Whittel, who had owned a health food store in south Florida and had been involved in the beauty and nutrition supplement business for 15 years, decided she could use her previous experience and contacts to create and market a supplement based around the resveratrol extracted from grapes, and Reserveage was born.

Even though 2009 was perhaps not the best time to start a company, with the recession hitting full stride, Whittel felt she knew what to expect from her previous business ventures. She started with between $50,000 and $60,000 of her own money to set up operations, consulted with researchers in the U.S. and France, and contracted with a French vineyard to extract the resveratrol from its grapes. She worked directly with the raw material sources, rather than going through middlemen, to help ensure quality and affordability.

To her surprise, within three months, the company had become profitable and was one of the fastest-growing companies in the supplement industry.

Whittel says the recession may have worked to the company’s advantage. “New companies aren’t necessarily launching, and innovation is not necessarily at its highest point,” she says. That, she adds, allows a nimble company with innovative products to prosper.

New Research, More Growth

The company quickly gained attention in the beauty and nutrition supplements industry, earning several awards from magazines like Better Nutrition and Taste for Life.

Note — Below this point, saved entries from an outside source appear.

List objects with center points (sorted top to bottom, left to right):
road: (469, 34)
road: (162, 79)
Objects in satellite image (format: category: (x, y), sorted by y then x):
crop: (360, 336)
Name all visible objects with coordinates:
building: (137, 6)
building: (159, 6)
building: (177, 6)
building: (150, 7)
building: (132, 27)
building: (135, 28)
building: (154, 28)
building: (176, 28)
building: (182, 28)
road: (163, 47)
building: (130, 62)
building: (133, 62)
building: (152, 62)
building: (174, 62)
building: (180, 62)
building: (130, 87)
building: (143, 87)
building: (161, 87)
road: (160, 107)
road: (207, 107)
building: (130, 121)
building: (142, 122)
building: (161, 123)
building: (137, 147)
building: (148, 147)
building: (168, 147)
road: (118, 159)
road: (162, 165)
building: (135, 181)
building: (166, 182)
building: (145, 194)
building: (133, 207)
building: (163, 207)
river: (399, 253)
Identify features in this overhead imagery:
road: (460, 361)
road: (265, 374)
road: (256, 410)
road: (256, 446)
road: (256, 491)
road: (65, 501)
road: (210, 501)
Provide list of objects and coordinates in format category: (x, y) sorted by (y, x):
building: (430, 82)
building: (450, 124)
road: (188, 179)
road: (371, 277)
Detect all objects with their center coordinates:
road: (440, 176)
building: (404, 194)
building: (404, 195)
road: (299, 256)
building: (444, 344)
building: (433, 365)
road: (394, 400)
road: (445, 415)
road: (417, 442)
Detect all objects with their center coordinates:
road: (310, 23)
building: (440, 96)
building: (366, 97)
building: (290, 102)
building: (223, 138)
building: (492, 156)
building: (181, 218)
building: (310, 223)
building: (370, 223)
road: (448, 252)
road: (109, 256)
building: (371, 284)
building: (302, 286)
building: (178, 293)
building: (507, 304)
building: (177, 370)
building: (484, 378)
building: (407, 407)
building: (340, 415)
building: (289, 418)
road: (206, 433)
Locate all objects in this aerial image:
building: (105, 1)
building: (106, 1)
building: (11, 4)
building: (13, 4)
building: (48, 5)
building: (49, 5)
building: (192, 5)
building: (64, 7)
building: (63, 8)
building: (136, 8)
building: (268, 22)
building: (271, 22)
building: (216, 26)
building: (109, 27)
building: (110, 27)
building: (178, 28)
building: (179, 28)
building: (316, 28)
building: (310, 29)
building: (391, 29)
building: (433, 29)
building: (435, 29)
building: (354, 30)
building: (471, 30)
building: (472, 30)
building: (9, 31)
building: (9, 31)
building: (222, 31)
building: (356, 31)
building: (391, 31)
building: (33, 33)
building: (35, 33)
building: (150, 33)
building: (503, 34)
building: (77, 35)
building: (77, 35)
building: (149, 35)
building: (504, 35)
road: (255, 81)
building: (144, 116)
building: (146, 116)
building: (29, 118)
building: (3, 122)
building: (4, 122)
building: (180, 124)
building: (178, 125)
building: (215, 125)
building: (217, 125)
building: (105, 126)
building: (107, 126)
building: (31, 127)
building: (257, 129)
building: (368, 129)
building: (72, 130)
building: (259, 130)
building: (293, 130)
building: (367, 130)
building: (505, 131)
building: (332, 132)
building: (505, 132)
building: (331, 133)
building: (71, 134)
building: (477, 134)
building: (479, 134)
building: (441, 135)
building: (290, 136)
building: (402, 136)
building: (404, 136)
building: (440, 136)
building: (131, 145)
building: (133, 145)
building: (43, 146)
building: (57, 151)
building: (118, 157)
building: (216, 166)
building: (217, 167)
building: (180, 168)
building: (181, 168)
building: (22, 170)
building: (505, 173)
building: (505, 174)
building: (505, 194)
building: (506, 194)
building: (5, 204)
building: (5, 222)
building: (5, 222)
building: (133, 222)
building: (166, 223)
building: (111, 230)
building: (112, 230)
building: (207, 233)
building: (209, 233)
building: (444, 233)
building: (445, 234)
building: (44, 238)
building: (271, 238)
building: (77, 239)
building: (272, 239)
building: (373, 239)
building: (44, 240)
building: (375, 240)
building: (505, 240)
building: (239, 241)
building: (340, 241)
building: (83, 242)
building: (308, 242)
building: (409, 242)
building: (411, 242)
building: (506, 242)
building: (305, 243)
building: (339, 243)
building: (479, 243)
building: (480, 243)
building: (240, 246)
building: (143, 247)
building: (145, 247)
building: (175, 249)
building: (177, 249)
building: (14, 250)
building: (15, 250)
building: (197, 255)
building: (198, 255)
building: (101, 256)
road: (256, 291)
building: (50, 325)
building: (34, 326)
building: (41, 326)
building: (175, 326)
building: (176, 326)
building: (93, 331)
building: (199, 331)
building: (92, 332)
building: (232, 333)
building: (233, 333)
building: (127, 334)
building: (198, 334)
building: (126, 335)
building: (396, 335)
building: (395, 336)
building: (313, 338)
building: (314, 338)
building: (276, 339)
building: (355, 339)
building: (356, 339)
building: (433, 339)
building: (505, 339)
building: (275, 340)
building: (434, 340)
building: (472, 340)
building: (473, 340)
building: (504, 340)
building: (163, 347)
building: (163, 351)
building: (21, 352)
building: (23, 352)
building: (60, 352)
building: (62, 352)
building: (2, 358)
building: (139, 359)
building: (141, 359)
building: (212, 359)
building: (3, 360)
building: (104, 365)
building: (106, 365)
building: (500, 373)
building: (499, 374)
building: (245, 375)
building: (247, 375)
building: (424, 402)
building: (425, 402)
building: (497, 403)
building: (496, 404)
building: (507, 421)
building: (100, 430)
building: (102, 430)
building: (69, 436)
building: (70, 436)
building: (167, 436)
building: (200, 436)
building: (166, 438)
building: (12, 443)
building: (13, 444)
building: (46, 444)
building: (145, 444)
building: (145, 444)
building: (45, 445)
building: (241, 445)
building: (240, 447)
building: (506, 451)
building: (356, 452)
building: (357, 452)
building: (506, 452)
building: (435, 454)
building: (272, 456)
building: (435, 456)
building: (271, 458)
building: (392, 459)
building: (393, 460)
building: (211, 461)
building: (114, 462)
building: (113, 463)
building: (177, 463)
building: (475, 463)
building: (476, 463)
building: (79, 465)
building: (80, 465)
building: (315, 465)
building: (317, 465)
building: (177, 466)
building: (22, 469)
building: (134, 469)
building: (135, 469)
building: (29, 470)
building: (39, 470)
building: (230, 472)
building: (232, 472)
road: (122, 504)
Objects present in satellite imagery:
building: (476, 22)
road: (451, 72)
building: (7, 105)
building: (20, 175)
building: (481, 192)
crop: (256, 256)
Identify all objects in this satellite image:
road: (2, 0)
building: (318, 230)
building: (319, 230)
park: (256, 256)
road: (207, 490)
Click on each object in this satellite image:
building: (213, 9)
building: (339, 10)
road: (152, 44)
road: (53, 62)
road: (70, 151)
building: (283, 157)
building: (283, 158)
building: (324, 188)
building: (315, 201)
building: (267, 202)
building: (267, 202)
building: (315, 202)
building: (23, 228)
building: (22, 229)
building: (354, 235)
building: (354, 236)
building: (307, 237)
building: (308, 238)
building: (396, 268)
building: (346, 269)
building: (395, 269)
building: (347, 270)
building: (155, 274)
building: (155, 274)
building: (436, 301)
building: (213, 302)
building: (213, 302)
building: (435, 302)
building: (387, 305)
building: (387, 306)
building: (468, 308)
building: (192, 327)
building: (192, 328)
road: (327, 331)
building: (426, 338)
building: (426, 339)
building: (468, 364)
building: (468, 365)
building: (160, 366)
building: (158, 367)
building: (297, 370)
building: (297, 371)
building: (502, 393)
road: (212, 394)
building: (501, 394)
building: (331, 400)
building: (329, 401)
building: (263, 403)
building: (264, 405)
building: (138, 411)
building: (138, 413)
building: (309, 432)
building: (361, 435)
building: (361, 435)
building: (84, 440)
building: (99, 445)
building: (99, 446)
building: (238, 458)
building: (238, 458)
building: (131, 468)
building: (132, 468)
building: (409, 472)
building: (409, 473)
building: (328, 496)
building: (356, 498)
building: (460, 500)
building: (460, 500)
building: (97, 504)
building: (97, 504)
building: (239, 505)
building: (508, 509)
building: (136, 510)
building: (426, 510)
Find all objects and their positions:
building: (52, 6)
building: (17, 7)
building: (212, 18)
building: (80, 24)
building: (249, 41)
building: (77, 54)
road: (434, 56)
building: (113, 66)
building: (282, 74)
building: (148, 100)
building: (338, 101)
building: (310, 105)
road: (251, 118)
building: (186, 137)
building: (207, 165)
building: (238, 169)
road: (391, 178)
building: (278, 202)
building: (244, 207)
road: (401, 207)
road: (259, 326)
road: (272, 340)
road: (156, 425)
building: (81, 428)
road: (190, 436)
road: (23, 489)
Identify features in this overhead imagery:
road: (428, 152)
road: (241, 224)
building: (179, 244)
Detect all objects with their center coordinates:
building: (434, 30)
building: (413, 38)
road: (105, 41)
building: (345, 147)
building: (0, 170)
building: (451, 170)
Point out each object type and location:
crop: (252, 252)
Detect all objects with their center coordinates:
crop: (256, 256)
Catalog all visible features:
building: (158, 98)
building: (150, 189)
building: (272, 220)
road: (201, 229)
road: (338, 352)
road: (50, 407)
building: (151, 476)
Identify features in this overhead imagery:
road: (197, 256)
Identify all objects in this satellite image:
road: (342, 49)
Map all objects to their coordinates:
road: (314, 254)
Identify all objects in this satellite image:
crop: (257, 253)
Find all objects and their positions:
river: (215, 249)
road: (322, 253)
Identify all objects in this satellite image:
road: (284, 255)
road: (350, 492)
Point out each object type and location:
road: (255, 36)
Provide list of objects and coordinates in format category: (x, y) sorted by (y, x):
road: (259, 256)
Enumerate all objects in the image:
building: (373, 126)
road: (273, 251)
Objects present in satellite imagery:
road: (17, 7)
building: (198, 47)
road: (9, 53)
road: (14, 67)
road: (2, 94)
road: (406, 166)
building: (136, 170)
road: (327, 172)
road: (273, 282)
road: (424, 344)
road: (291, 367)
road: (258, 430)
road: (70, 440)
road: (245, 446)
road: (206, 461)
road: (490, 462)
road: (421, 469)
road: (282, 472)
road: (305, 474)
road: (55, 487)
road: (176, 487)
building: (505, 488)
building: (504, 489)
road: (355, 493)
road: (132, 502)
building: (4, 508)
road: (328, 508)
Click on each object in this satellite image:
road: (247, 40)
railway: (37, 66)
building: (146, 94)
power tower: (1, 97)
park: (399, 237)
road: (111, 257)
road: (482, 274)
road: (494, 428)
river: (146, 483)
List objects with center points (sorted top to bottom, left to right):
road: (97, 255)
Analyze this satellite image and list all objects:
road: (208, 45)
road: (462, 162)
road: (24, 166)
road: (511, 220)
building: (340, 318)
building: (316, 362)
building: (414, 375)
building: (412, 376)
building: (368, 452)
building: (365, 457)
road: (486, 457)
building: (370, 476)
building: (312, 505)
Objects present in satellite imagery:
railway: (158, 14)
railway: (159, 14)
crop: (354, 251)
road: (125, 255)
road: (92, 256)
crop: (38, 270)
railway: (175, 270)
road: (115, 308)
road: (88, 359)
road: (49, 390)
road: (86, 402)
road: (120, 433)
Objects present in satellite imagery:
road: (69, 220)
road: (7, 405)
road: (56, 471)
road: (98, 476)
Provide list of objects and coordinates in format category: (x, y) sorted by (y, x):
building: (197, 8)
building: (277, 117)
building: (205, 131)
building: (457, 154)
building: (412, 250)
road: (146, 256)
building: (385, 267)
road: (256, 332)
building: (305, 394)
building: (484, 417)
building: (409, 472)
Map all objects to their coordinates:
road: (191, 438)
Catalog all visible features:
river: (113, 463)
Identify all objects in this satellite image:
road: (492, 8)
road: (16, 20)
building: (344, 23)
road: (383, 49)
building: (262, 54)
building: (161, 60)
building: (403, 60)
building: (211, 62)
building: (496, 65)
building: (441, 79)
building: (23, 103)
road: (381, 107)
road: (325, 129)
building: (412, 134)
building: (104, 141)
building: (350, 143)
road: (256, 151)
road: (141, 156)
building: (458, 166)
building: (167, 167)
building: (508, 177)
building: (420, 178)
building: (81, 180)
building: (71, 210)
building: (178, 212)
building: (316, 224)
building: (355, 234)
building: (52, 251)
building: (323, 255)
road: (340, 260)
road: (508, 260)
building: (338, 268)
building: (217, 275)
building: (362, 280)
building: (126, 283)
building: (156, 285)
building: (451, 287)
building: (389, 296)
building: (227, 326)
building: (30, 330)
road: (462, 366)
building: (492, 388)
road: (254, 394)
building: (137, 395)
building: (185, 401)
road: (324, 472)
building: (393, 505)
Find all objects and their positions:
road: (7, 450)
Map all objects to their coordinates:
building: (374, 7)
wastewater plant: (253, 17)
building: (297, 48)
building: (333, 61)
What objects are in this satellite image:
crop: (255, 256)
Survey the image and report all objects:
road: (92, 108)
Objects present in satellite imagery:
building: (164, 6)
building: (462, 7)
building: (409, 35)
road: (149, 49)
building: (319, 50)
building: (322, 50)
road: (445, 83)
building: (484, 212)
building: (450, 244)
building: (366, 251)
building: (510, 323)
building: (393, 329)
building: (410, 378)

That growth rate continues to surprise even Whittel. It is ranked No. 1 in its brand, according to SPINS, a market research and consulting firm for the natural products industry. The company’s figures showed sales increased 41 percent from 2010 to 2011, taking in about $20 million, and it is on track to get to half that figure in the first month of 2012 alone.

Whittel says trying to keep up with the growth has been her biggest challenge, with so many moving pieces. She hopes to double her employees—from 75 to 150—by the end of the year.

One reason for that exceptional growth, according to Whittel, was the stress on innovation and closely working with researchers. “We’re always on the cutting edge with what’s new and exciting, and at the end of the day, that’s what the customer is looking for,” she says.

Whittel was also enthusiastic about the educational base she can draw on in a university town like Gainesville. “Gainesville’s been a very important part of our growth,” she says, stressing how educated and focused her employees are.

Sustainable Expansion

Reserveage is using its close links with researchers to expand its product line. It recently launched a supplement based on cocoa, following a Harvard professor’s research on the island-based Kuna tribe in Panama. The study found that the tribe members, who drank five cups of cocoa a day, had fewer cases of heart and dementia problems than residents of mainland Panama.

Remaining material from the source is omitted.